The Ohio Republican, chairman of the House Appropriations subcommittee that oversees the Energy Department's nuclear weapons programs, stunned the administration by rejecting last year's request for new nuclear weapons funding.

He nixed nine million dollars in funding for research into new low yield "mini-nukes;" denied another 27.6 million dollars request for study of a Robust Nuclear Earth-Penetrating Weapon; and put off a request for another 30 million dollars for a new plant to manufacture the plutonium pits that trigger nuclear explosions.

"The development of new weapons for ill-defined future requirements is not what the nation needs at this time," Hobson said in a speech February 3 to the Arms Control Association.

"What is needed, and what is absent to date, is leadership and fresh thinking for the 21st Century regarding nuclear security and the future of the US stockpile," he said.

The United States currently has 5,300 operational nuclear warheads, and another 5,300 in reserve, said Victoria Sampson, an expert at the Center for Defense Information.

"We have about 2,000 which are on hair trigger alert, which means they can be ready to go within minutes of that decision to launch," she said.

Hobson and others are worried that new nuclear weapons initiatives could lower the threshhold for their use, and warned it would send the wrong signal at a time when the United States was demanding that North Korea and Iran stop their weapons programs.

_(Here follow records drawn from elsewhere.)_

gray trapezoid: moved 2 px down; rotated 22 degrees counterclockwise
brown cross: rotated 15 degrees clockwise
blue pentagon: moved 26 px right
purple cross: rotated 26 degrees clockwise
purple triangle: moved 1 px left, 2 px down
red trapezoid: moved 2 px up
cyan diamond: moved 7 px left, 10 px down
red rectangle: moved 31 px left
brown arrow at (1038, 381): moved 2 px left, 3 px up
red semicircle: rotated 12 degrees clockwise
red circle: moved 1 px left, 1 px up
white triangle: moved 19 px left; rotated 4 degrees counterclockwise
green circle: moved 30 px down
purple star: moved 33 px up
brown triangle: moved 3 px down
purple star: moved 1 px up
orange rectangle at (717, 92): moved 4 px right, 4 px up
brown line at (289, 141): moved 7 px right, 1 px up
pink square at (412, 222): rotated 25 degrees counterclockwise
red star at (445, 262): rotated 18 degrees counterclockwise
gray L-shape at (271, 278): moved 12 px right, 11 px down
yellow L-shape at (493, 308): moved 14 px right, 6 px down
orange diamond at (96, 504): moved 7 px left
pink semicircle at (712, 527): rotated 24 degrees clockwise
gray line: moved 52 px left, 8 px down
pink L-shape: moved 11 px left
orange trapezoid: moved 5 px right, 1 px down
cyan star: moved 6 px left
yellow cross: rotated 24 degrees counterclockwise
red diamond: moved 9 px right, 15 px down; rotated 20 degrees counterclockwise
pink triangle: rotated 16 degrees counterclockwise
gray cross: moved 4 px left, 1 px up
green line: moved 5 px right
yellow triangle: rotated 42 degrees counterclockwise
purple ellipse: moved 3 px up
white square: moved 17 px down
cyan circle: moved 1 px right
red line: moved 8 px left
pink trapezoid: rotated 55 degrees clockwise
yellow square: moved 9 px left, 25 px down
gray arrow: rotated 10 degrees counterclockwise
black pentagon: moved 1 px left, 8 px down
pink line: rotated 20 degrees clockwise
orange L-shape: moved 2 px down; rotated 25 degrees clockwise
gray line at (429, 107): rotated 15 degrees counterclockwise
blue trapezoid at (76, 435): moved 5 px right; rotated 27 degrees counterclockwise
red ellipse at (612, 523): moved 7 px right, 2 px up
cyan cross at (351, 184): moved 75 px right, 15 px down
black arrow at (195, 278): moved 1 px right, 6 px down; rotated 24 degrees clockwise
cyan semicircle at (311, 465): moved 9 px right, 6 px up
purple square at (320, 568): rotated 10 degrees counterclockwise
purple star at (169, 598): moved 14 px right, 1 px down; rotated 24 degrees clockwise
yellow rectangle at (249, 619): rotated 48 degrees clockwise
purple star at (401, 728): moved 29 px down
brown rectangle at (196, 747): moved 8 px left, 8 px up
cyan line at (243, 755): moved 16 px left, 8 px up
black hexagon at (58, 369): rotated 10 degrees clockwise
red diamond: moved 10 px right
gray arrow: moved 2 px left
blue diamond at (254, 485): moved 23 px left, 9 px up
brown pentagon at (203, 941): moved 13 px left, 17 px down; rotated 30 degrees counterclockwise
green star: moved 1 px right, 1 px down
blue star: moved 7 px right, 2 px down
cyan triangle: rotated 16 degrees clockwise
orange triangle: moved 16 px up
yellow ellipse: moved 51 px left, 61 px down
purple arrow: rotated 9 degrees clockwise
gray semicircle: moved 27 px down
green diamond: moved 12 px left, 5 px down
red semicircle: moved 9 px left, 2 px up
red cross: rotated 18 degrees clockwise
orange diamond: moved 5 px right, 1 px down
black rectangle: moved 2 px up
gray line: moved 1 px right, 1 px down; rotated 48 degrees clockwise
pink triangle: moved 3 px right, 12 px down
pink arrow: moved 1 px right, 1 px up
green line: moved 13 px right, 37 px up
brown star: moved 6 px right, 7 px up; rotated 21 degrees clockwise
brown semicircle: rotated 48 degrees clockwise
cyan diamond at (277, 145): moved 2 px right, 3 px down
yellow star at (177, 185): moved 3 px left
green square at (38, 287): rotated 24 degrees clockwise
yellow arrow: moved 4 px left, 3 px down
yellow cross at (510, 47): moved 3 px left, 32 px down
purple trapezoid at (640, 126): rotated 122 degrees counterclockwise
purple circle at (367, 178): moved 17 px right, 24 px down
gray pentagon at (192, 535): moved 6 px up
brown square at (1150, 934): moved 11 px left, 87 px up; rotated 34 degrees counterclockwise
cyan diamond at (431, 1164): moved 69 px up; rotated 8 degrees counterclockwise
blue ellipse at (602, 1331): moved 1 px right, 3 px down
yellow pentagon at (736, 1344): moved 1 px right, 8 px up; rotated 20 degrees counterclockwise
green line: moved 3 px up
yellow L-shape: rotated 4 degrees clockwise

But the administration has struck back with a request for 8.5 million dollars of renewed funding for the nuclear earth penetrator in 2006.

It also has asked for 25 million dollars to get its Nevada test site ready to resume testing in 18 months if needed, instead of the 24 to 36 months it would currently take. Those requests are working their way through Congress where opposition remains strong.

Defense Secretary Donald Rumsfeld argued that only "very large, very dirty nuclear bombs" could now destroy the increasing numbers of facilities that potential adversaries have buried deep underground.

"So the choice is: do we want to have nothing and only a large, dirty nuclear weapon, or would we rather have something in between. That is the issue," he said in April.

"It seems to me studying it makes all the sense in the world," he said.

But scientists warn that no earth-penetrating nuclear weapon could bore deep enough to trap devastating fallout that the National Academy of Sciences has concluded would still kill more than a million people on the surface if it was near a densely populated urban area.